The dentist was very nice but Jack wasn't a fan of seeing yet another lady with blue latex gloves :o( Then I had to hear what I feared...the tooth can't be saved, it has to come out. Tears started to run down my face again, I felt like a huge failure, how did I let this happen to my sweet, handsome baby boy?

We are scheduled for Thursday morning to have x-rays done, and then the extraction. I am beside myself about all of this. Jack won't have one of his front teeth now until he is 6 or 7. I am going through all of the what if's and beating myself up about all of this even though I know I shouldn't be, I just can't help it.

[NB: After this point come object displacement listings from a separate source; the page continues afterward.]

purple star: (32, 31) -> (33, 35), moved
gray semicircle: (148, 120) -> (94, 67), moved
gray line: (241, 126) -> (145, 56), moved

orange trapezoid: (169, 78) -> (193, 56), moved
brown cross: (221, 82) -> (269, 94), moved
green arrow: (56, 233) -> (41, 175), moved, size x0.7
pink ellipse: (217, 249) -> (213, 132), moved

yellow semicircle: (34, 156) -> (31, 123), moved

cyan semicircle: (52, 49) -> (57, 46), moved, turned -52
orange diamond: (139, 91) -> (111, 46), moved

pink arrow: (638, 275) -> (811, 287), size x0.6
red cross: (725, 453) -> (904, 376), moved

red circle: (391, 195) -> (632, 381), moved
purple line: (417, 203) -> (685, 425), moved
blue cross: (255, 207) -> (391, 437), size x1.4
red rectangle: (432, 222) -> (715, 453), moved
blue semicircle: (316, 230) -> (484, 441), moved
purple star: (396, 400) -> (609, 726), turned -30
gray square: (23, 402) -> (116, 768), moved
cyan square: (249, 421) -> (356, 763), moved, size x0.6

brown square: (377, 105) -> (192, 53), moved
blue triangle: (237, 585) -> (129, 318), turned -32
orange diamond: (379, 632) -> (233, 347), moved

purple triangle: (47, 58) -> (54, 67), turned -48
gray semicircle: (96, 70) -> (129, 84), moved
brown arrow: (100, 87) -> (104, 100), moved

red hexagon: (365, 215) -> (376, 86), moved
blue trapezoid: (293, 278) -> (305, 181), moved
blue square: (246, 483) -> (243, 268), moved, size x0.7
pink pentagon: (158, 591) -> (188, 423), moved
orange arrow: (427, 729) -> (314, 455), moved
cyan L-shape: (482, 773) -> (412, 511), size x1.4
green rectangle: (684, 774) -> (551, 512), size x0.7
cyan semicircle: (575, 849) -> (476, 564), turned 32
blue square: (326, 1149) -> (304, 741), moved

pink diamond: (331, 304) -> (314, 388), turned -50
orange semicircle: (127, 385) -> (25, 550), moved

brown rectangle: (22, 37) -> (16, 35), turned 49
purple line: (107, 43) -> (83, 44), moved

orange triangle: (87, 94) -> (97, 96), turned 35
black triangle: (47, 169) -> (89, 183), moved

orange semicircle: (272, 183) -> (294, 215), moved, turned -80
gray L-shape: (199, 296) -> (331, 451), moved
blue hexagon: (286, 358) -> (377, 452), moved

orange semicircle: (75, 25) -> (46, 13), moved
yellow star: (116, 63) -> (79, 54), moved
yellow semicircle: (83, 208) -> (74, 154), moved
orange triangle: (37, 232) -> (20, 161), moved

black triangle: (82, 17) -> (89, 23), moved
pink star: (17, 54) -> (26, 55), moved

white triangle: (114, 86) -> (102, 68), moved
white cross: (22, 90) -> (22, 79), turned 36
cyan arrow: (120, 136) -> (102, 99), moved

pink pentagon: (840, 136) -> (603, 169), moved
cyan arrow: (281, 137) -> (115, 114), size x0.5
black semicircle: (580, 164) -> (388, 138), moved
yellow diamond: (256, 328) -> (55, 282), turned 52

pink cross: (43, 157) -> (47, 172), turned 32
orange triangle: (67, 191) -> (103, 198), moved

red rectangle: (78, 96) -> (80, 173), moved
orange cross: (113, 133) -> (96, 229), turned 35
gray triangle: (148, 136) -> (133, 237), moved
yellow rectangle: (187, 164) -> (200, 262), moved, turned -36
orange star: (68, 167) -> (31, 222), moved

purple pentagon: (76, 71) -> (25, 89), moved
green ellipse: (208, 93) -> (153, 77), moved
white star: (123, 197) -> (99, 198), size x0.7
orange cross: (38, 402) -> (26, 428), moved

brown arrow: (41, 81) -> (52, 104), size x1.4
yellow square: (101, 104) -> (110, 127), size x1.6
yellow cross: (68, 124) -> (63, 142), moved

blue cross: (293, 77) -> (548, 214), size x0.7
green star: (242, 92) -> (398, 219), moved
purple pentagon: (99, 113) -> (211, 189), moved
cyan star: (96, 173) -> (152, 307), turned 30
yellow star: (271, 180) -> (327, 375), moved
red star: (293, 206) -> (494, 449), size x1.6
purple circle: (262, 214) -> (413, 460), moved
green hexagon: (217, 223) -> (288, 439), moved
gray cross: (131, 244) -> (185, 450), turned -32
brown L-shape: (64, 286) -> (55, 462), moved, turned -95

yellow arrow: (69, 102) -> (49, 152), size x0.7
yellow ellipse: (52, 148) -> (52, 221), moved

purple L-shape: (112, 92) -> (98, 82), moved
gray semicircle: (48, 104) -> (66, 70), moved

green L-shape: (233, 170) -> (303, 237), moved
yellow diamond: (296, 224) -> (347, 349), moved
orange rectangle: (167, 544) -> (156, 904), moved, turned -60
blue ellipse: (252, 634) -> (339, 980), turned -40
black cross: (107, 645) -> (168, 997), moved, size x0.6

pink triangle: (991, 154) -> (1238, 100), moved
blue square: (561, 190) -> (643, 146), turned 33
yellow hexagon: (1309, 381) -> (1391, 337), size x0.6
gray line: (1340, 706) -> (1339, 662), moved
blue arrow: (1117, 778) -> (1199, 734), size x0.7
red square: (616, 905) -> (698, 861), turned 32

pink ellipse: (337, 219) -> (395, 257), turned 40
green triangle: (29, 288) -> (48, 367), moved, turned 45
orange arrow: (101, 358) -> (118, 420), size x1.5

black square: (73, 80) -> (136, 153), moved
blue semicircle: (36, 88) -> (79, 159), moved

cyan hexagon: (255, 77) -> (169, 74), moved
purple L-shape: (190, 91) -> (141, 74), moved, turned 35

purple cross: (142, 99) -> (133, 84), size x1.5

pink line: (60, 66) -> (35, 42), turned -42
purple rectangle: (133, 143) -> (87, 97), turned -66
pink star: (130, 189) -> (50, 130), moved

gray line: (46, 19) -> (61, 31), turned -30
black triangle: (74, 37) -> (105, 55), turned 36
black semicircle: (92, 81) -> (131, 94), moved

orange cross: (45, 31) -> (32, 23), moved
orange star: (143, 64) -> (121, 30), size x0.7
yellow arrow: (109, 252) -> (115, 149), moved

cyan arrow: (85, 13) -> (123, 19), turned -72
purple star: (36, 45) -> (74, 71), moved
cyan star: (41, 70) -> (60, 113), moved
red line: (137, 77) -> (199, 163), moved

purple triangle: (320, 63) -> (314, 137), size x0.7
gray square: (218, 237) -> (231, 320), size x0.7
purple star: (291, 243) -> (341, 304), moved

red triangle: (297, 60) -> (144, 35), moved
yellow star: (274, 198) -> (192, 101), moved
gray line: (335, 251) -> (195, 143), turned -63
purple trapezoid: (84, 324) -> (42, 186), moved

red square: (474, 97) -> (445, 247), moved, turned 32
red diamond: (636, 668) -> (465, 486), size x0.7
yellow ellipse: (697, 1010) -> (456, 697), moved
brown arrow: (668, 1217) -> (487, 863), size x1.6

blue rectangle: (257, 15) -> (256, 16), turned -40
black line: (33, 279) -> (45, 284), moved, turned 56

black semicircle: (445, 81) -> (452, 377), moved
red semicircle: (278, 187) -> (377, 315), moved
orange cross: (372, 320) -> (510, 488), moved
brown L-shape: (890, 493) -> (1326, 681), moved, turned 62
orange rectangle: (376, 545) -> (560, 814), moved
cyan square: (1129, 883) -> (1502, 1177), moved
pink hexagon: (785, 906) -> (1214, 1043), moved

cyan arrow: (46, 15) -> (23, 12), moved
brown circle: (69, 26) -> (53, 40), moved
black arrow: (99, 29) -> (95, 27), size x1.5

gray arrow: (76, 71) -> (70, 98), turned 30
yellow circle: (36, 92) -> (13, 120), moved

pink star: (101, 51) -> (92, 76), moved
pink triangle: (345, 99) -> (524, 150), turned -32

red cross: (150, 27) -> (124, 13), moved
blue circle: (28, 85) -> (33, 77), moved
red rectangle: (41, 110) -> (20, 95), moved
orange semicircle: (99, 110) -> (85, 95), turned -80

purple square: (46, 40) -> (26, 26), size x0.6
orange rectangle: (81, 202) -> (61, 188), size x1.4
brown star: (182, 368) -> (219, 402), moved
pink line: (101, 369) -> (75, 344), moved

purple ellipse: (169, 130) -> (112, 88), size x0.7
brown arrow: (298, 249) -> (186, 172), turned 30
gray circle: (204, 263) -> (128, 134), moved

As a momma, you never ever want to even see your child cry. When Jack was an infant and made the little sad face before he would cry (which was so rare) it would rip at my heart to see him like that. Then teething an frustration with learning new things would start and I would feel awful because there isn't much you can do for them to make it better. Now this, the worst thing to happen so far and I am trying to deal with it ok but it's hard! I know he is fine, running around, playing, laughing, like nothing happened the other day, well because he doesn't even remember it I'm sure. I wish I could be like that! Nothing in the world is worse then seeing something happen to your child no matter how big or little the 'happen' is. I wish Saturday never happened :o(

1 comment:

The PEAPOD said...

poor Jack! kisses and hugs to my little man allll the way from TX!!